Yn: Neden gideceksin?
Gelly: Avcılarla barıştın, onlar sana iyi bakacaktır. Özellikle Wong.
Yn: Bu değil. Asıl nedenini söyle Gelly.
Gelly: Burası bana onu hatırlatıyor. Hayatıma devam edemem burada.
Yn: Sarhoş falan mısın?
Gelly: Alkol içmedim.
Yn: Fazla avcılık kafanı bozmuş. Onun için mi gideceksin?!
Gelly: Wong ölseydi onu hatırlatan şeylerle mücadele edebilir miydin
Yn: Ederdim. Sevdiğim biri için dayanırdım.
Gelly: O dediğini yapamıyorum.
Daha fazla yarasını kurcalamadan ona sımsıkı sarıldım.
Yn: Amerikaya gidince yaz.
Gelly: Tamam, dikkatli ol. Başına bir iş açma. Kimseyle de polislik olma. Yeterince sabıkan var.
Yn: Tamam annecim.
Gelly omzuma vurup veda etti. Onu özleyecektim.
Diana: O dediği kişi kimdi?
Yn: İnan seni alakadar edecek bir konu değil.
Wong sakin olmam için elini omzuma koyup içeri geçirdi.
Chu: Erişte isteyen?
Motak: Hepimiz açız.
Diana: Size yardım edeyim Bayan Chu.
Avcılar o arada antrenman yapıyordu. Mun hepsini sıraya dizip eline kalemini aldı. Onlarla konuşurken bende oturup telefonuma baktım.
Mun kalemle boynumu çizecekken bileğinden tuttum.
Mun: Reflekslerin baya iyi. Diğerlerinin pek iyi olduğunu sanmıyorum.
Yn: Neden kalemle yüzlerini çizdin?
Mun: Reflekslerini ölçmek için. Hepsi ölmüştü bunu bir kötü ruh yapmış olsaydı.
Hana: Haber verseydin bu olmazdı.
Mun: Kötü ruhlar 'Hana ben geldim.

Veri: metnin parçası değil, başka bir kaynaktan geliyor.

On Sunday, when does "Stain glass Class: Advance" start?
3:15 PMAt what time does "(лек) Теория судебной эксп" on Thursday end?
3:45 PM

Dikkatli ol.' demeyecekler.
Motak: Jeokbong kokusunu alırdı, hazır ol da beklerdik.
Jeokbong: Cidden parmağımı kesti sandım.
Bayan Chu yemekleri hazılamıştı. Yerken Diana konuştu.
Diana: Yn kötü ruhun paylaştığı videonu gördüm.
Ona çevirdim yüzümü.
Diana: Yani kötü bir şey demek istemedim. Videonun kaldırılmasını sağladım.
Şaşırmıştım. Kızıl kafadan bunu beklemiyordum.
Mun: Ne videosu?
Hana: Saçmalardan seçmeler videosu. Önemli değildi. Kötü ruhken Ynnin yaptığı suçlardan birinin videosuydu kısaca.
Motak: Dans videosundan bahsetmiyor muyuz? 5-6 saat önce görmüştüm. Yn mi emin olamadım size gösterecektim silinmiş.
Jeokbong: Dans?
Wong: Ne olduğu önemli değil, şu kötü ruhu nasıl yakalayacağız?
Jangmul: Ynyi tekken yakalıyor genellikle.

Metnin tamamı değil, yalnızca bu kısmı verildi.